The name of this village – ‘Cuandixia’ – translates roughly as ‘Under The Oven,’ which could be interpreted as meaning a good safe spot that’s hard to find. You’ll also find it on maps as ‘Chuandixia,’ as the character for Chuan (川) is much less complicated than that of Cuan (爨).
We'll start our day out with a hike in the hills above the village, making a loop that will bring us back to the starting point for a big lunch, Then we'll take a tour of the alleys, lanes, paved stairs, and courtyard houses. It will be quite a long day, but well worth it!
The drive out to the village is long and scenic, following a national road through mountains and along the bottom of deep canyons, passing through small townships in the mining country of west Mentougou district.
The village lies on the side of a hill on the old road between Beijing and Xi’an, and is made up of many well-preserved stone buildings, including about 70 courtyards. The majority of these courtyards are now guesthouses, and the owners are usually happy enough to let people explore. In the village we’ll find much history, with old Cultural Revolution slogans slowly fading on some of the walls, and art, stone, and wood work from the Qing and Ming Dynasties. Cuandixia was lucky to escape destruction during the war, while some other villages in the area were destroyed almost completely.
Outline of itinerary
- Arrive at Cuandixia
- Walk up main street of village and out to visit the narrow canyon in the hills behind the village; hike up to caves (optional)

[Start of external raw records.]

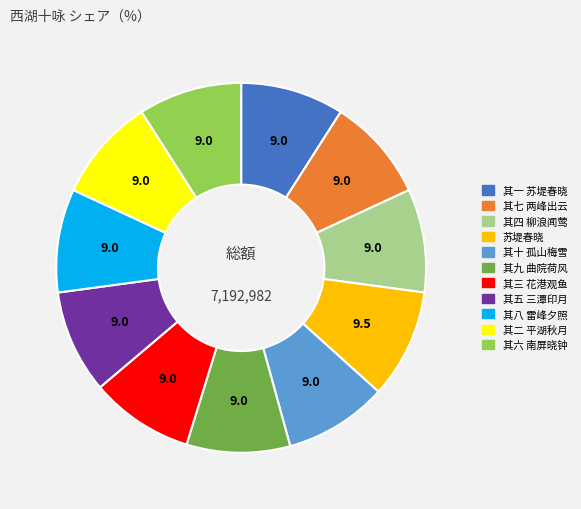

What is the ratio of the value at 其四 柳浪闻莺 to the value at 其八 雷峰夕照?

1.0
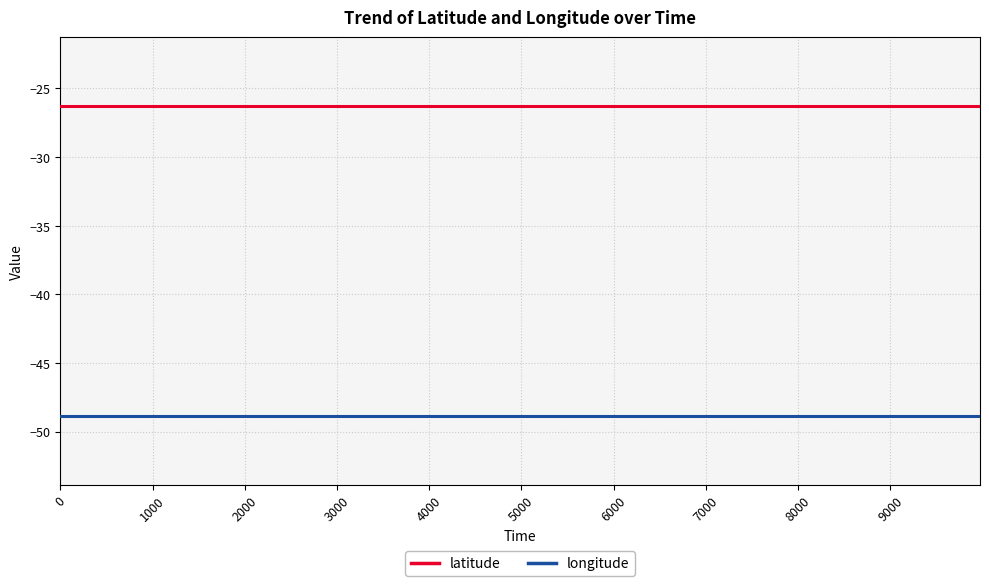

What is the minimum value shown in the chart?

-48.8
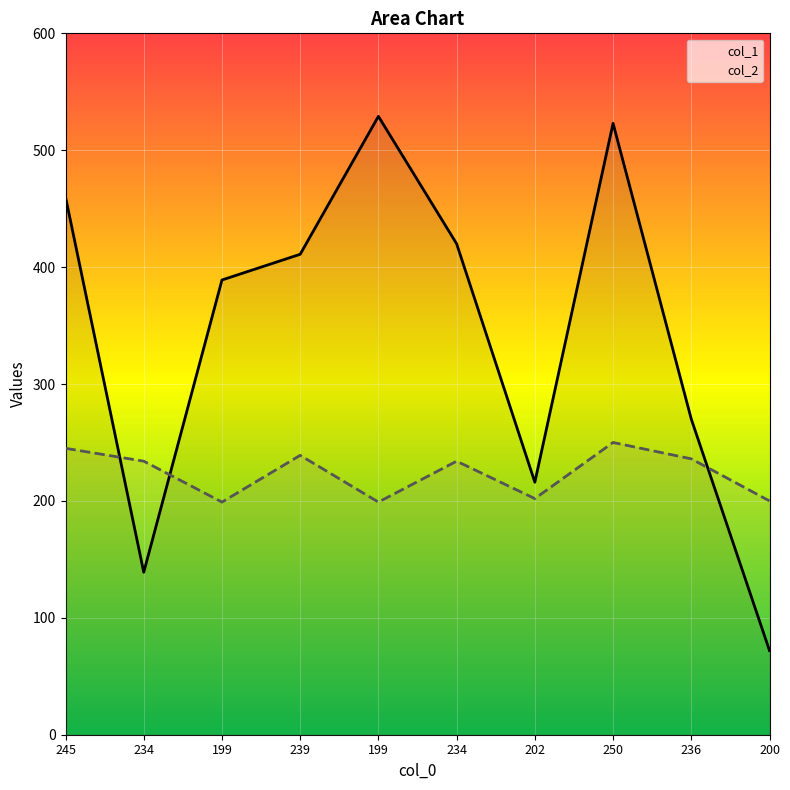

Which series has the largest range (max minus min)?

col_1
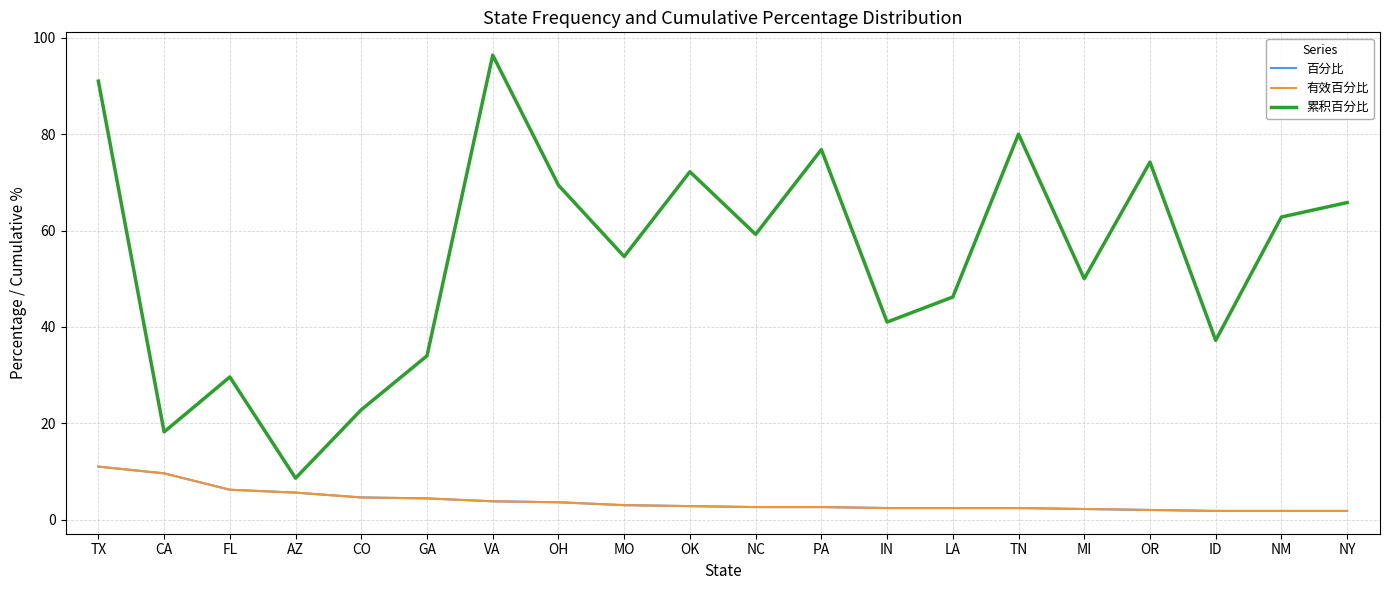

True or false: 有效百分比 and 累积百分比 cross at least once.

False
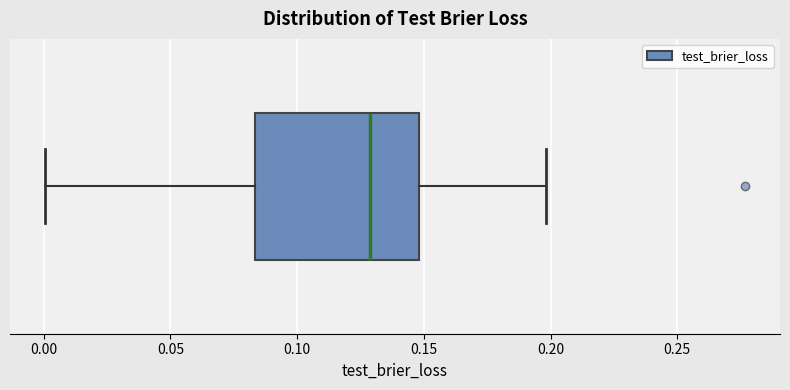

Transcribe this box plot: give where the median line is, the range the box spans, and where the two whiskers end, as read against the x-axis. The values are not printed on the chart, so give them approximately, as read against the axis.

median 0.130, box 0.085 to 0.150, whiskers 0.000 to 0.200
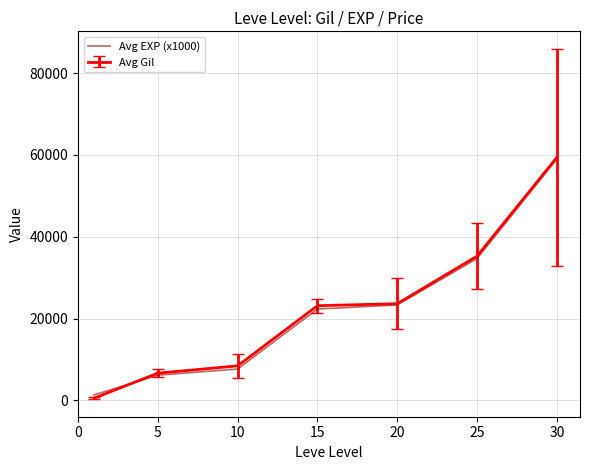

Does the chart display data point markers on the line(s)?

No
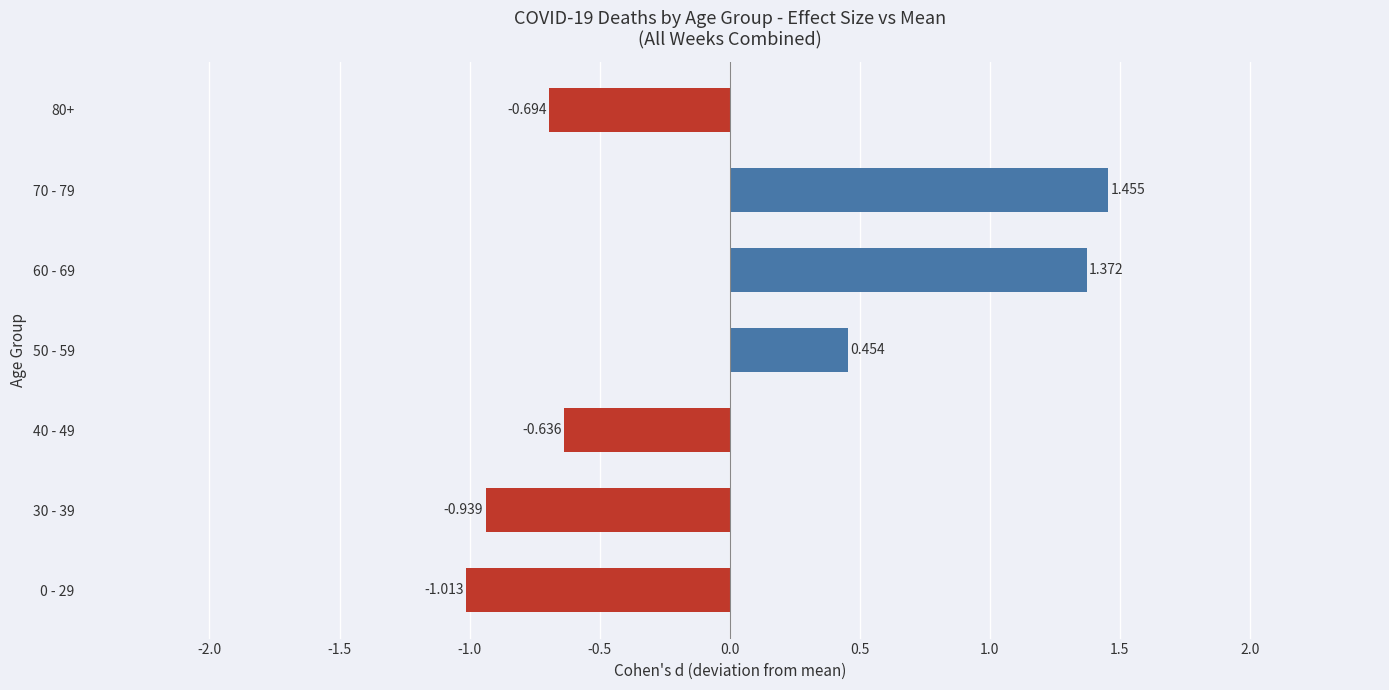

Are the bars horizontal?

Yes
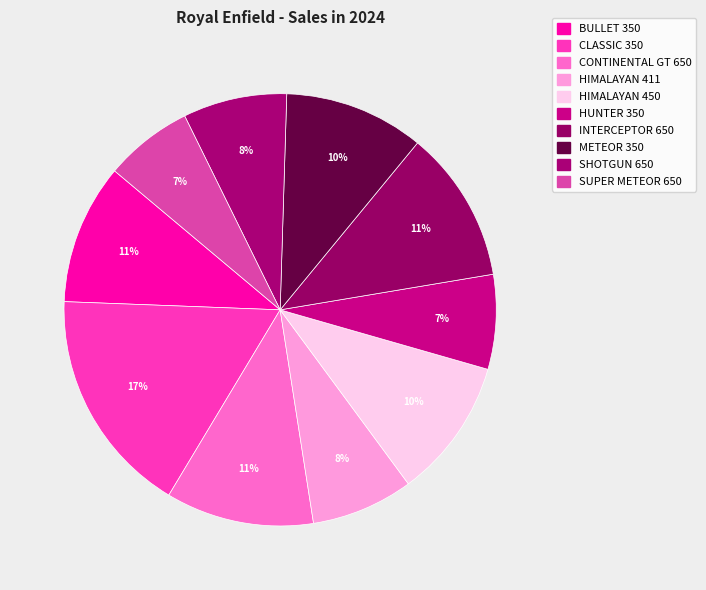

How many segments does this pie chart have?

10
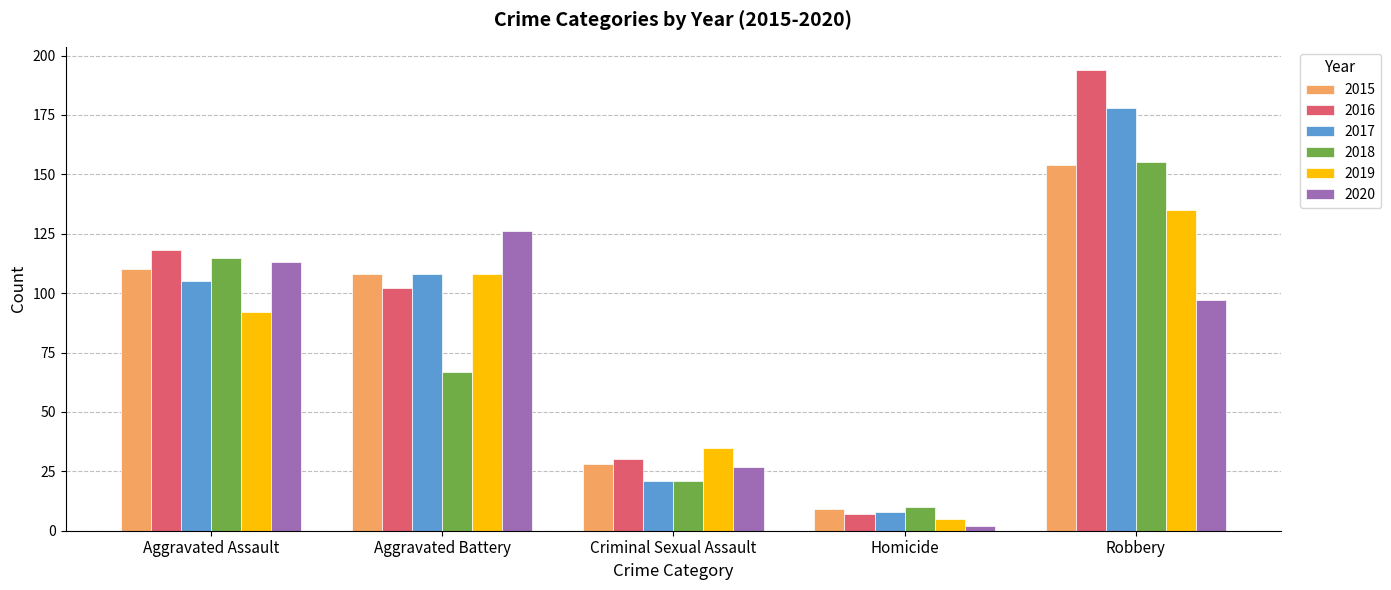

What position from the right is Aggravated Assault?

5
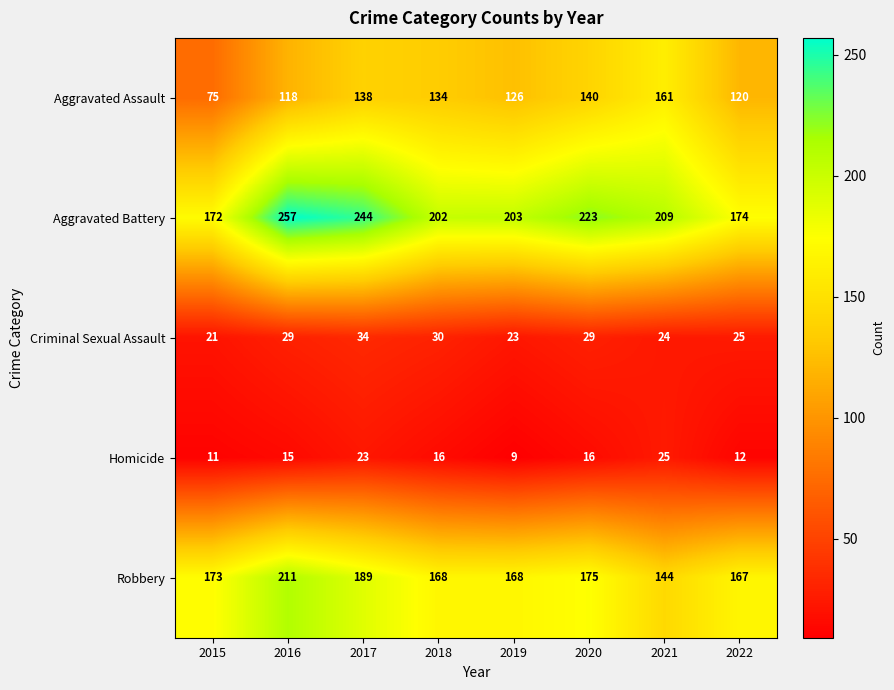

What is the spread (max minus min) of values at 2017?

221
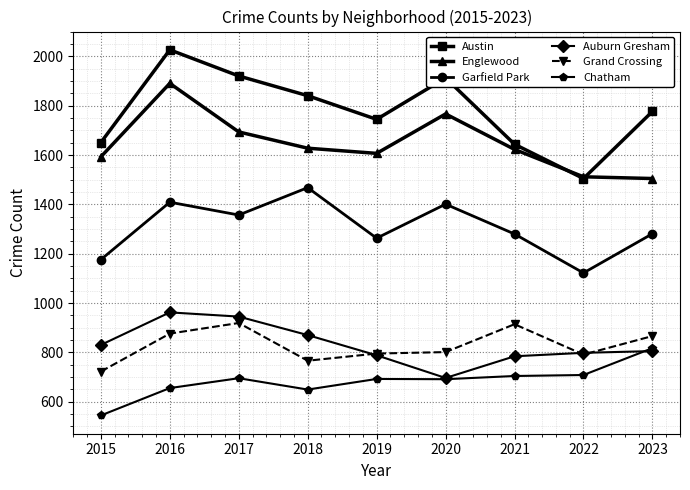

True or false: Chatham and Grand Crossing intersect in this chart.

False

- Lunch at village restaurant
- Explore the key sites in the village
- Climb up to viewing point opposite the village
What to bring on this trip
- Plenty of snacks to eat along the way
- Sun protection: long-sleeved shirt, hat
- Warm clothes in case it gets chilly
- Good hiking boots or sturdy shoes for walking
- (Click here to read our full What to Bring on a Hike list)
Reasons you might not enjoy this hike
- There's not a whole lot of hiking on this outing. But there is a bit of a stair-climb involved to reach the best viewpoints.